Data entries
- - - - - - -
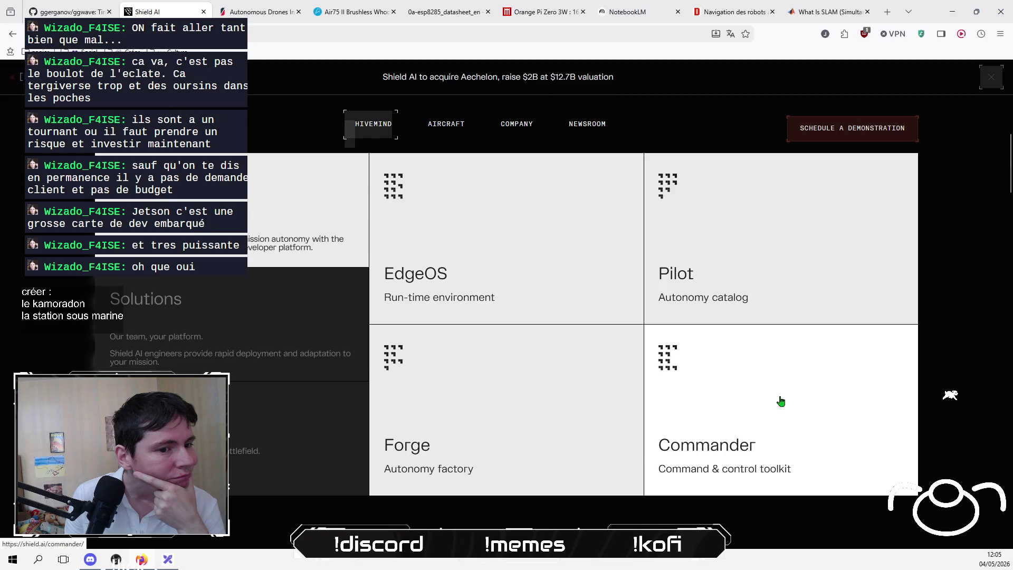
mouse_move(244, 415)
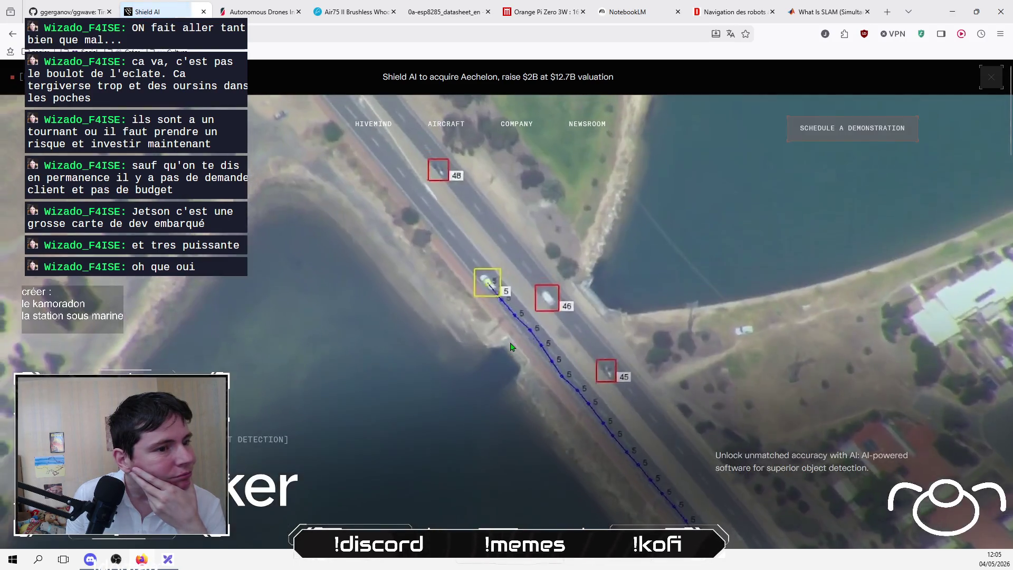
Step: Scroll through Tracker's key features and footer, then switch back to the NotebookLM notebook
scroll(518, 345, "down", 3)
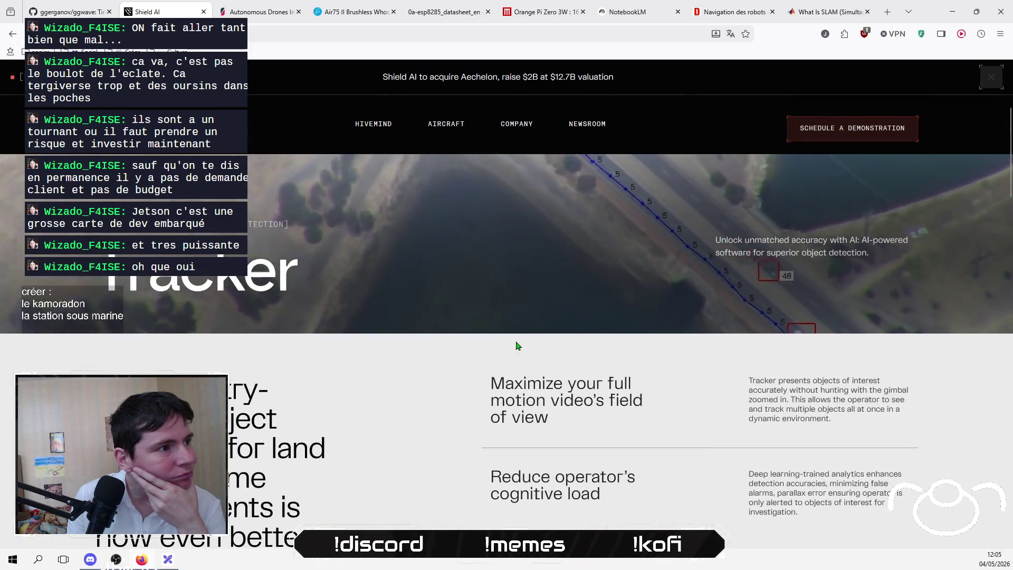
scroll(517, 346, "down", 1)
scroll(517, 346, "down", 3)
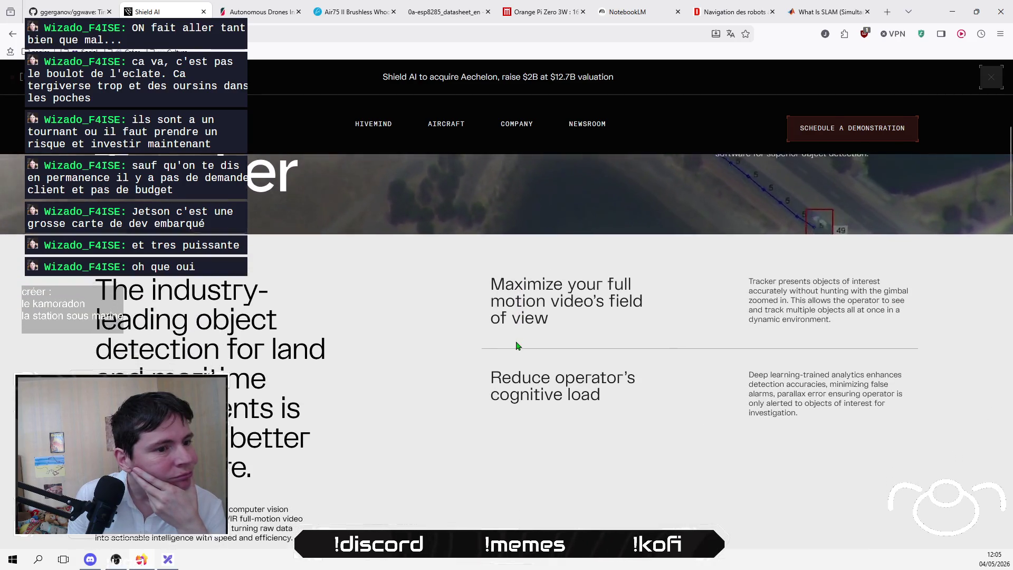
scroll(517, 346, "down", 8)
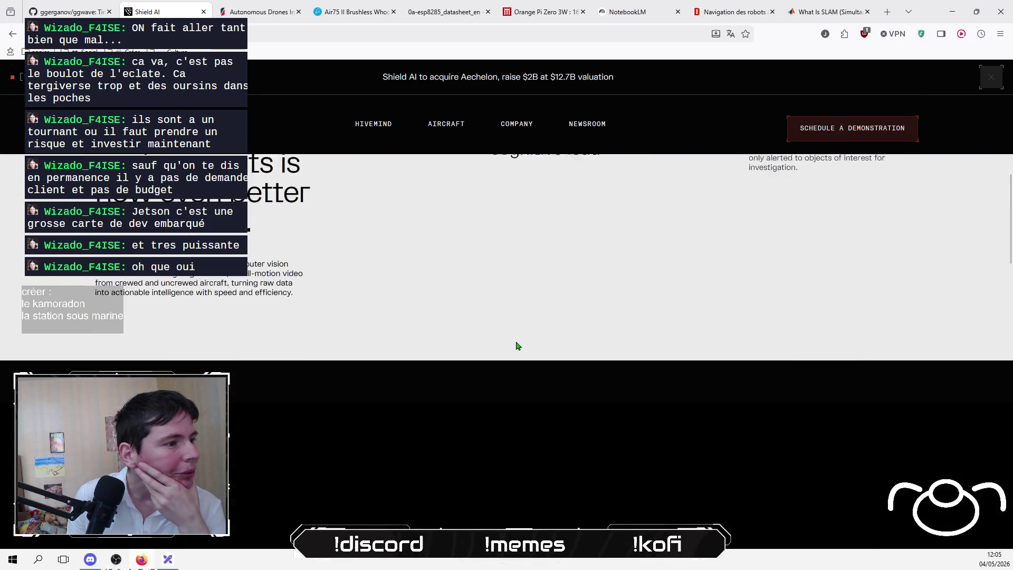
scroll(517, 346, "down", 5)
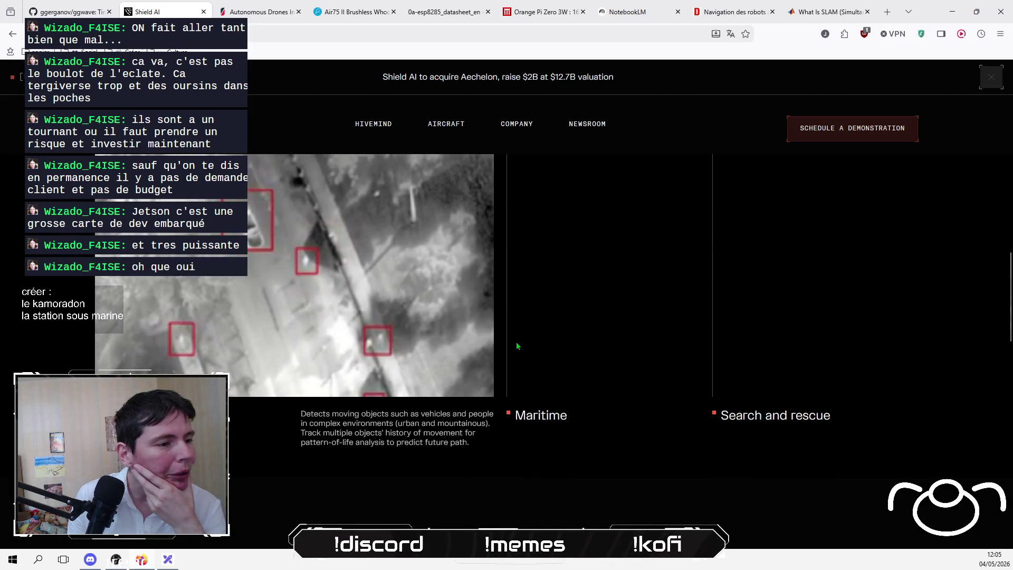
scroll(752, 364, "down", 4)
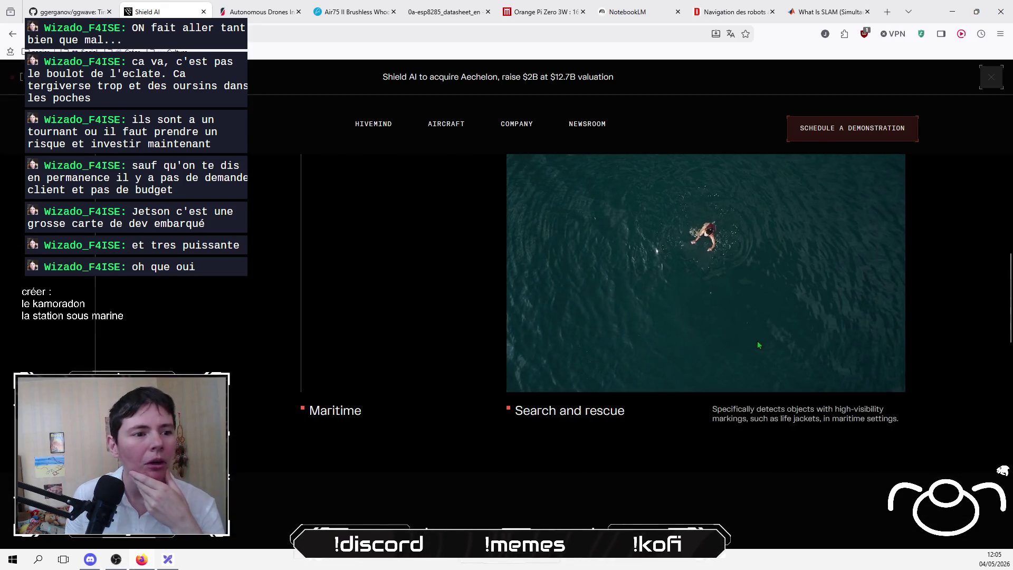
scroll(496, 439, "down", 4)
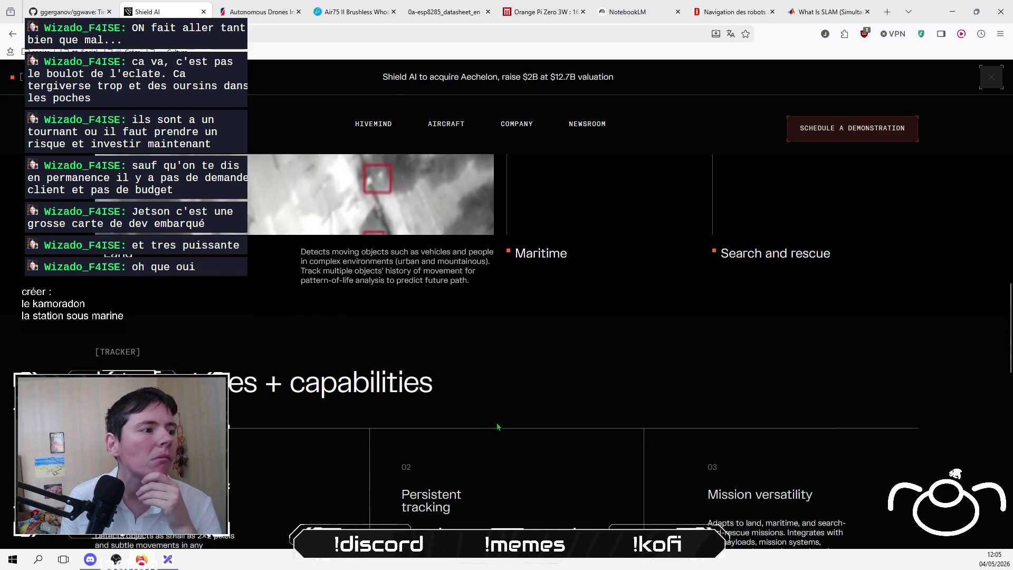
scroll(498, 427, "down", 2)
- - - - - - -
▶ **Work to complete**
Take the records above and transcribe them exactly, dropping every picture.

▶ **Solution to this exercise**
mouse_move(244, 415)
Step: Scroll through Tracker's key features and footer, then switch back to the NotebookLM notebook
scroll(518, 345, "down", 3)
scroll(517, 346, "down", 1)
scroll(517, 346, "down", 3)
scroll(517, 346, "down", 8)
scroll(517, 346, "down", 5)
scroll(752, 364, "down", 4)
scroll(496, 439, "down", 4)
scroll(498, 427, "down", 2)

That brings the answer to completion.